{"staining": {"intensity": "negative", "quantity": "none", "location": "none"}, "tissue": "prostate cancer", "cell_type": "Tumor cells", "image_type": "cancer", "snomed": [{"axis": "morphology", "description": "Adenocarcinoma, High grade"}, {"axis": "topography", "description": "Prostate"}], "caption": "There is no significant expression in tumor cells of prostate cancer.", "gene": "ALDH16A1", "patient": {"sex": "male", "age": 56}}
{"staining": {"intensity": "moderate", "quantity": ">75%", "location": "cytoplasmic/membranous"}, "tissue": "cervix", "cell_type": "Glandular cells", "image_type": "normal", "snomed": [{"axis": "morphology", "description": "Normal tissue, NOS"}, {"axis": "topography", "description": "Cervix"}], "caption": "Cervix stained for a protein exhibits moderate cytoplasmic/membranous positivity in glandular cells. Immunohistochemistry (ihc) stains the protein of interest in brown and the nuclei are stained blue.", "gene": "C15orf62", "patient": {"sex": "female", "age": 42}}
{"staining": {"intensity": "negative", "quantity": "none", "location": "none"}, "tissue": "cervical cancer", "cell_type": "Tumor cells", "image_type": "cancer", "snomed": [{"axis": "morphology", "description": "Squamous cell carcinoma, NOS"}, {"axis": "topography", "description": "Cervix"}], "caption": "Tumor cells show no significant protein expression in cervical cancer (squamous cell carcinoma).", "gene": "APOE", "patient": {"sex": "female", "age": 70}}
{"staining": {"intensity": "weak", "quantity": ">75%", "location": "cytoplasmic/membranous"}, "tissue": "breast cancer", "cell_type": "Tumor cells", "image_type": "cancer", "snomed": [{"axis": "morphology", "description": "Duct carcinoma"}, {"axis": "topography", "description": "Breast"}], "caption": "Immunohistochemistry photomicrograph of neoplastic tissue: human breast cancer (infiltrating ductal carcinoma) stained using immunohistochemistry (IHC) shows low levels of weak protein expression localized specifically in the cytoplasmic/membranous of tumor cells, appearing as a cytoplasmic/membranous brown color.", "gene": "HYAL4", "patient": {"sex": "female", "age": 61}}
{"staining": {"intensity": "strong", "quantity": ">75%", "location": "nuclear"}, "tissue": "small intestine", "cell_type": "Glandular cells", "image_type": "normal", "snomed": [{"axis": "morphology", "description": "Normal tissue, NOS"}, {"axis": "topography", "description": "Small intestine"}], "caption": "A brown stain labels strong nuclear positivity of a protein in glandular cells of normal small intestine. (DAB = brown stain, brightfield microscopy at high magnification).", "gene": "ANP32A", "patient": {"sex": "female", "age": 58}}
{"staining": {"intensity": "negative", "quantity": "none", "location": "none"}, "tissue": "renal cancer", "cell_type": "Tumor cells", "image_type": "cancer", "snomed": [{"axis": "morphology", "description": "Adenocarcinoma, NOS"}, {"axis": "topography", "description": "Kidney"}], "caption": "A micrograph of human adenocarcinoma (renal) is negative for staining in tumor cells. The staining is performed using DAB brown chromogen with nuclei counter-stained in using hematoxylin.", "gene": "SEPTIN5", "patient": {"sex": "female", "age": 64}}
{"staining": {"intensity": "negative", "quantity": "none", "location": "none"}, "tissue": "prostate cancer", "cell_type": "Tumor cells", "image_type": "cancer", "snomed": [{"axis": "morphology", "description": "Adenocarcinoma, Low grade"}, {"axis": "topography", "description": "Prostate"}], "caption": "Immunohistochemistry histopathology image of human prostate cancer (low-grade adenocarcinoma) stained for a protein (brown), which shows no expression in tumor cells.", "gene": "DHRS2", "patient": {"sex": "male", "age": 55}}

———

What you need to do ▸ For this exercise, output exactly the lines above from the line with "cells show no" to the line with "photomicrograph of neoplastic", counting both, and leave out the rest.

Exercise response ▸
{"staining": {"intensity": "negative", "quantity": "none", "location": "none"}, "tissue": "cervical cancer", "cell_type": "Tumor cells", "image_type": "cancer", "snomed": [{"axis": "morphology", "description": "Squamous cell carcinoma, NOS"}, {"axis": "topography", "description": "Cervix"}], "caption": "Tumor cells show no significant protein expression in cervical cancer (squamous cell carcinoma).", "gene": "APOE", "patient": {"sex": "female", "age": 70}}
{"staining": {"intensity": "weak", "quantity": ">75%", "location": "cytoplasmic/membranous"}, "tissue": "breast cancer", "cell_type": "Tumor cells", "image_type": "cancer", "snomed": [{"axis": "morphology", "description": "Duct carcinoma"}, {"axis": "topography", "description": "Breast"}], "caption": "Immunohistochemistry photomicrograph of neoplastic tissue: human breast cancer (infiltrating ductal carcinoma) stained using immunohistochemistry (IHC) shows low levels of weak protein expression localized specifically in the cytoplasmic/membranous of tumor cells, appearing as a cytoplasmic/membranous brown color.", "gene": "HYAL4", "patient": {"sex": "female", "age": 61}}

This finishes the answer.